* **问题描述**: 请把下方记录中从含有“family: Nymphalidae”的那一行起、一直到记录最后一行为止（两端均包括在内）的各行转换成一个 JSON 字符串列表，每行对应一个字符串，空行略去不计。

* **本题材料**:

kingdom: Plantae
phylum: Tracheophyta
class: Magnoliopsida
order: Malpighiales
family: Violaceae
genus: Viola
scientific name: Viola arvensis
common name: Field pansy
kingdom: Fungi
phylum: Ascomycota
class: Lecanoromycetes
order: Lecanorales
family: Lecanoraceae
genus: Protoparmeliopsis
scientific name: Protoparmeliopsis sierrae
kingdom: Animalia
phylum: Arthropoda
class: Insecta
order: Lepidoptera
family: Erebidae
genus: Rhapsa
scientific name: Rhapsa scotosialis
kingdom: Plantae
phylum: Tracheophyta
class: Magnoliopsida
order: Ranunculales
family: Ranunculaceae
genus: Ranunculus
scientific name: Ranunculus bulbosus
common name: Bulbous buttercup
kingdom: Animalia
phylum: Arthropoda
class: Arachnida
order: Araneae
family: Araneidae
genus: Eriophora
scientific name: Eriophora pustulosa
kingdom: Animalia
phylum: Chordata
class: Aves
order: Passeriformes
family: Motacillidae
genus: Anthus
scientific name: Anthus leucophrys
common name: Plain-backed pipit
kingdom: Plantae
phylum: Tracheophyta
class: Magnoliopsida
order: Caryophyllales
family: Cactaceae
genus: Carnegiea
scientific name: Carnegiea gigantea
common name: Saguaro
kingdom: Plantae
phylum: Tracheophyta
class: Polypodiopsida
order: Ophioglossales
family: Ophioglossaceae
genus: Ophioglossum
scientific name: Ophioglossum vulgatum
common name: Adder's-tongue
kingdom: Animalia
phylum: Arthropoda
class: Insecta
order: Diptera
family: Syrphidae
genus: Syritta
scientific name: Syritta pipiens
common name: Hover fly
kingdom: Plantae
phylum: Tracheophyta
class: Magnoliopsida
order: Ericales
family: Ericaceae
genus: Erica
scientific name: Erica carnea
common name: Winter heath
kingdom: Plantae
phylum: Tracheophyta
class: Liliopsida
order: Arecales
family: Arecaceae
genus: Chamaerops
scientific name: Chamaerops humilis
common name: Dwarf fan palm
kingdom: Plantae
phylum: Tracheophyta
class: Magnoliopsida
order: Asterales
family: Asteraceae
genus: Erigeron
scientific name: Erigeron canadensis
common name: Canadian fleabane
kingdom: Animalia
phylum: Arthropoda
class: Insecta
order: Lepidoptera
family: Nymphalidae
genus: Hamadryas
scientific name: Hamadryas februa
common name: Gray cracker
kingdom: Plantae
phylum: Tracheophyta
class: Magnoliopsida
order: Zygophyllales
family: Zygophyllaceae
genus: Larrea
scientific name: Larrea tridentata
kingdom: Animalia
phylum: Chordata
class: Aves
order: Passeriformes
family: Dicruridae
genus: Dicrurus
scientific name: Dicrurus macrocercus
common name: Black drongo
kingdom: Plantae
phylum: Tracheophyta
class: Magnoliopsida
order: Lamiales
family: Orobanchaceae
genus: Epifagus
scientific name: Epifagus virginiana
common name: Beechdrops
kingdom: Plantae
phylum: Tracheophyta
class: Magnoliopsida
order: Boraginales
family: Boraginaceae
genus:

* **解答如下**:
[
  "family: Nymphalidae",
  "genus: Hamadryas",
  "scientific name: Hamadryas februa",
  "common name: Gray cracker",
  "kingdom: Plantae",
  "phylum: Tracheophyta",
  "class: Magnoliopsida",
  "order: Zygophyllales",
  "family: Zygophyllaceae",
  "genus: Larrea",
  "scientific name: Larrea tridentata",
  "kingdom: Animalia",
  "phylum: Chordata",
  "class: Aves",
  "order: Passeriformes",
  "family: Dicruridae",
  "genus: Dicrurus",
  "scientific name: Dicrurus macrocercus",
  "common name: Black drongo",
  "kingdom: Plantae",
  "phylum: Tracheophyta",
  "class: Magnoliopsida",
  "order: Lamiales",
  "family: Orobanchaceae",
  "genus: Epifagus",
  "scientific name: Epifagus virginiana",
  "common name: Beechdrops",
  "kingdom: Plantae",
  "phylum: Tracheophyta",
  "class: Magnoliopsida",
  "order: Boraginales",
  "family: Boraginaceae",
  "genus:"
]